Steps Colleges are Taking to Protect Families

  1. Limiting tuition increases.

  2. Discounting tuition for alumni who have lost their jobs (e.g., Lawrence Technological University and St. John's University).

  3. Increasing institutional student aid funding.

  4. Establishing or increasing emergency grant and loan funds for students. (This is especially true at colleges that experienced delayed disbursements of education loans.)

  5. Replacing loans with grants in the financial aid packages.

  6. Decreasing the self-help level.

  7. Offering tuition installment plans to help families stretch their budgets, especially families that are ineligible for the PLUS or private student loans.

  8. Encouraging all students to submit the FAFSA, even if they don't think they will qualify. Hold workshops on completing the FAFSA. Increase outreach to feeder high schools to teach the students how to complete the FAFSA.

  9. Joining the Direct Loan program to provide a safety net. (There is no requirement that a school certified for Direct Loans actually originate any loans through the Direct Loan program.)

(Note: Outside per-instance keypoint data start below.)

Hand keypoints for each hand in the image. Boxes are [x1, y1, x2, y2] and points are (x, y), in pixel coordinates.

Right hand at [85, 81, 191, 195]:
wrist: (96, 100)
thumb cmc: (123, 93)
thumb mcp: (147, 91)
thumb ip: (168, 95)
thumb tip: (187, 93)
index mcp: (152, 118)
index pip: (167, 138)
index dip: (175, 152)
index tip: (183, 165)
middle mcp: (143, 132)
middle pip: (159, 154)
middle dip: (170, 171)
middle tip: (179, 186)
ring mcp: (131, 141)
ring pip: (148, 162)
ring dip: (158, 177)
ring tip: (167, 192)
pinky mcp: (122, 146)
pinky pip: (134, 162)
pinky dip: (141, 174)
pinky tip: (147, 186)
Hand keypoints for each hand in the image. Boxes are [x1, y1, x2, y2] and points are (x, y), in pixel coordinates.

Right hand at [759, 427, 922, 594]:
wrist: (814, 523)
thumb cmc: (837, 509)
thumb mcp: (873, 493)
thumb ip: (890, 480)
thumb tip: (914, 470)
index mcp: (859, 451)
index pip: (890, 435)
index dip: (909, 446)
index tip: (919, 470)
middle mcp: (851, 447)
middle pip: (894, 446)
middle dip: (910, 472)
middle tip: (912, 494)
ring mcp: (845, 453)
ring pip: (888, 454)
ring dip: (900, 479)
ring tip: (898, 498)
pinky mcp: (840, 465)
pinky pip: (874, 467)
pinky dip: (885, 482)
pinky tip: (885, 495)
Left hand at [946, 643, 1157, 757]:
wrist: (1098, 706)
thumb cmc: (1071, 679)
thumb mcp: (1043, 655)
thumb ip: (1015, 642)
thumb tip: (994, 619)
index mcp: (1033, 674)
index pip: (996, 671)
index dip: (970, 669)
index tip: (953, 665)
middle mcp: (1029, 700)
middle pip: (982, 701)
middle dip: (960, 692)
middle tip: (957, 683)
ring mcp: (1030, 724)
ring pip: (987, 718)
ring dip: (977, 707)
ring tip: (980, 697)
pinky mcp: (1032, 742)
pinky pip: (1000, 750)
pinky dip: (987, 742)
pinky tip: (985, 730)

  10. Increasing institutional loan programs. While this may have a negative impact on cash flow (i.e., replacing up-front funding with 1% of the outstanding principal per month after the borrower enters repayment), the college may be able to sell the loans a few years after the borrower has graduated, when their credit scores have improved. This will yield a shorter repayment pipeline for the school.

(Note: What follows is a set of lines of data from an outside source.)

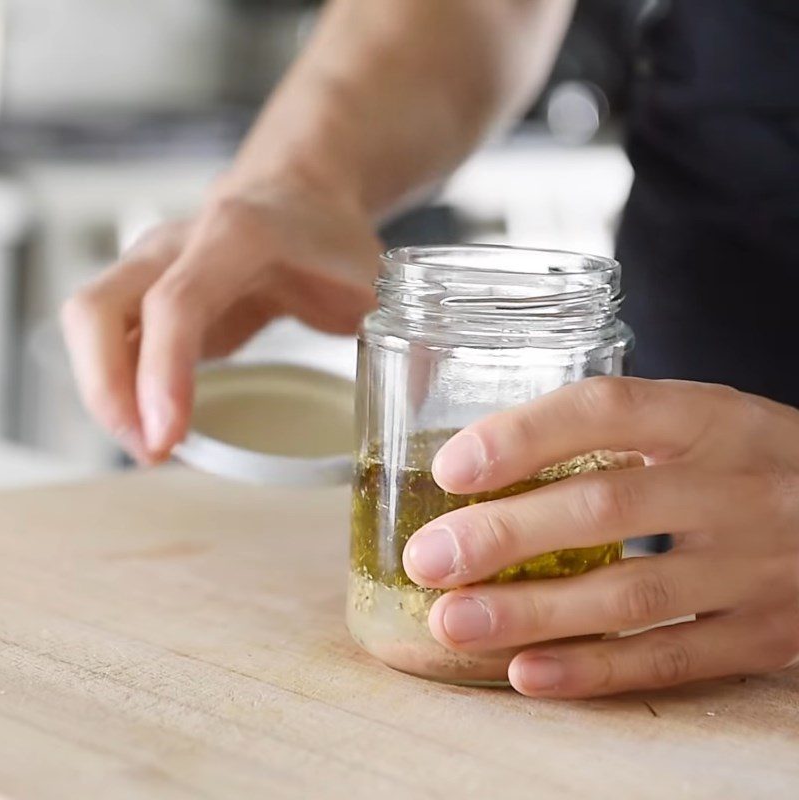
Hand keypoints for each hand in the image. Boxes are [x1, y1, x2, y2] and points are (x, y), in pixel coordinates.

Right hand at [61, 174, 380, 462]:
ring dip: (103, 394)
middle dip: (108, 392)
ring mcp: (150, 264)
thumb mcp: (373, 282)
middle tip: (152, 453)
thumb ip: (397, 338)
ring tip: (152, 449)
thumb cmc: (330, 237)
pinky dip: (113, 385)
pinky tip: (149, 425)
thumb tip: (419, 409)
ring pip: (87, 324)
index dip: (164, 373)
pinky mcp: (144, 292)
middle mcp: (175, 244)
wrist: (299, 192)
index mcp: (236, 235)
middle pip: (96, 311)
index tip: (168, 438)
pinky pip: (104, 338)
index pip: (176, 305)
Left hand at [402, 377, 798, 696]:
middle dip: (506, 536)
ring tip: (454, 621)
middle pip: (607, 507)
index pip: (606, 409)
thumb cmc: (752, 461)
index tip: (452, 468)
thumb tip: (492, 464)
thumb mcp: (702, 422)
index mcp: (712, 417)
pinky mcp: (769, 634)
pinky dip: (594, 669)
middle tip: (429, 558)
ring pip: (632, 595)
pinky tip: (527, 672)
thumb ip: (618, 434)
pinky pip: (674, 658)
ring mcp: (759, 565)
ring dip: (532, 612)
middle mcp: (738, 485)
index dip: (523, 436)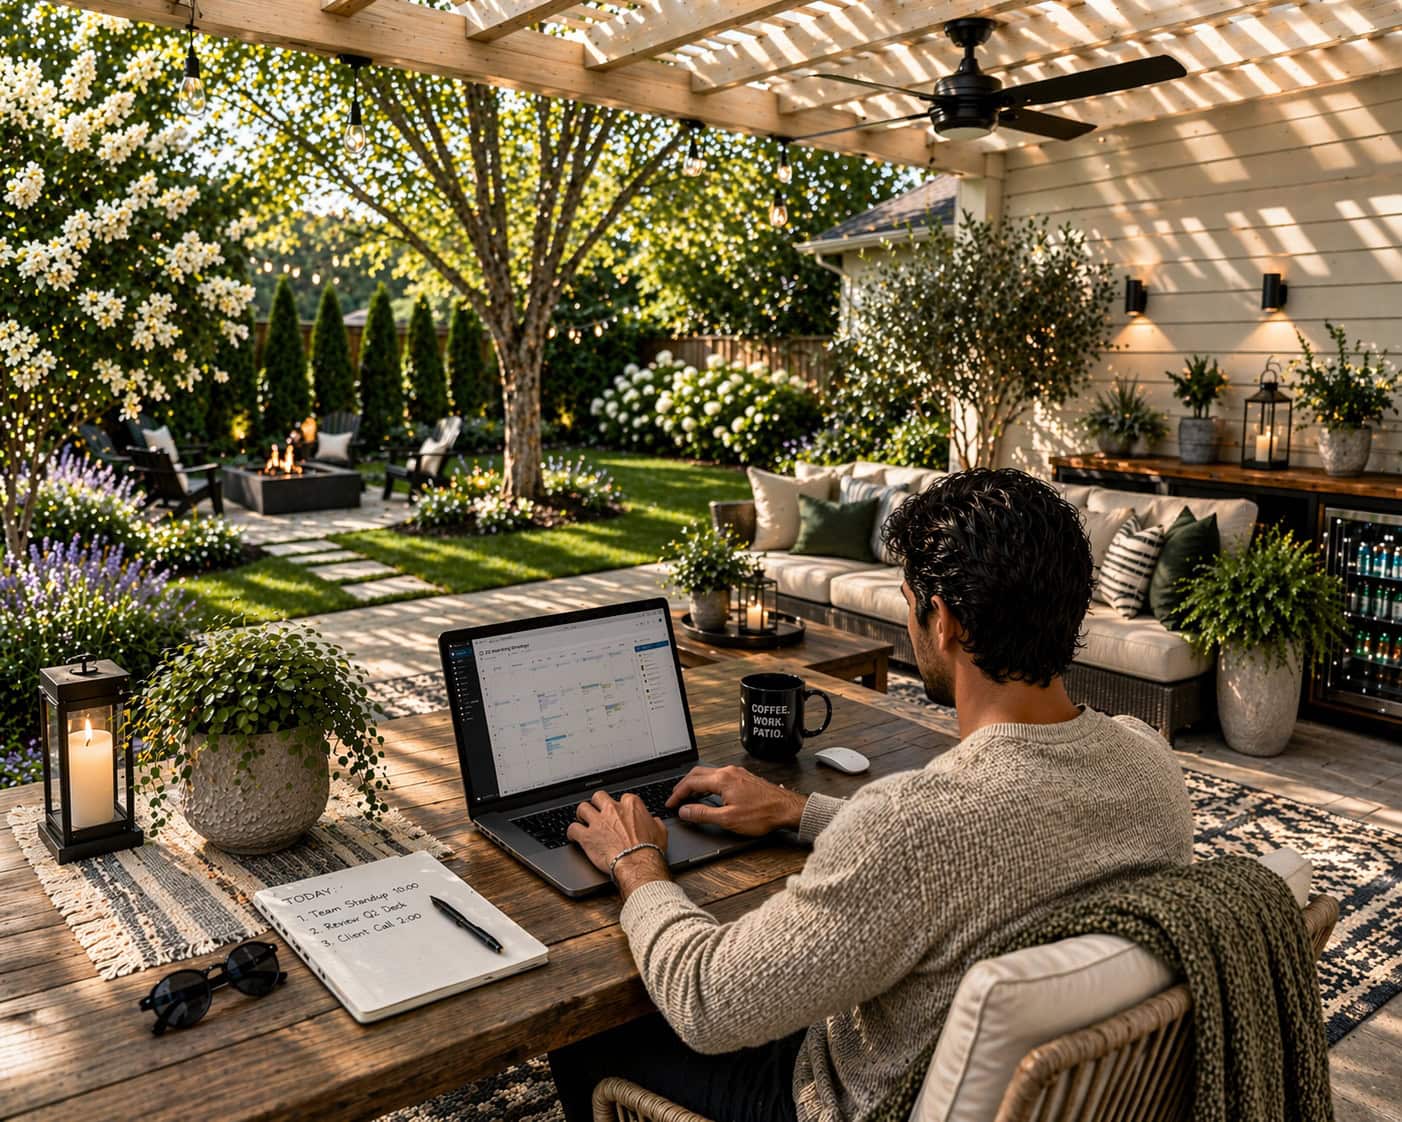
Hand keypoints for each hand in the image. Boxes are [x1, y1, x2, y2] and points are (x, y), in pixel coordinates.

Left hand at [567, 790, 668, 883]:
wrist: (638, 865)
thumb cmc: (650, 850)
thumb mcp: (660, 832)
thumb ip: (654, 822)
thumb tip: (653, 821)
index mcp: (631, 805)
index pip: (622, 797)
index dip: (619, 806)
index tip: (618, 814)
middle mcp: (613, 809)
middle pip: (598, 797)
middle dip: (597, 804)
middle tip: (597, 812)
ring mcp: (598, 822)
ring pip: (582, 808)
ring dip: (582, 815)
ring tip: (582, 821)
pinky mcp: (587, 836)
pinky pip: (572, 828)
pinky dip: (572, 833)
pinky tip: (573, 836)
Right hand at [666, 765, 807, 836]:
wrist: (786, 809)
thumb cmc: (762, 814)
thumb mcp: (727, 819)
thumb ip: (703, 814)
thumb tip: (685, 810)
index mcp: (722, 779)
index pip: (691, 783)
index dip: (677, 794)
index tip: (670, 803)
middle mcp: (728, 772)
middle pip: (697, 773)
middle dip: (683, 785)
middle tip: (675, 797)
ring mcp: (737, 773)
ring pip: (709, 774)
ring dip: (696, 783)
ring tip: (688, 796)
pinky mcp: (744, 778)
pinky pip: (719, 776)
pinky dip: (708, 784)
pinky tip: (709, 793)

    Alternately, establishing a well-funded independent organization to guarantee private student loans to the college's students against default.

  11. Peer-to-peer lending by alumni to current students.

  12. Increased counseling of students on smart borrowing and searching for scholarships. Encourage families to borrow federal first and explain that the unsubisidized Stafford loan and the PLUS loan are available without regard to financial need. Even wealthy families can get these loans, so you don't have to be "poor" to qualify.

  13. Lobbying Congress to increase the maximum Pell Grant and to expand the unsubsidized Stafford loan limits even further.

NAICU Survey

The National Association of Independent Colleges and Universities released a related survey on December 18, 2008 about the economic concerns of private college and university leaders. The survey found that the endowments, fundraising, demand for student aid, institutional debt liquidity and cost, education loan availability and student enrollment had been affected or significantly affected at most private colleges and universities. The organization also surveyed the college presidents on about a dozen areas targeted for cost savings, similar to those mentioned on this set of practical tips. The survey respondents demonstrated almost complete agreement that the federal government could help by increasing the Pell Grant by $500, increasing federal loan limits, making PLUS loans easier to borrow, and increasing the student loan grace period from 6 to 12 months.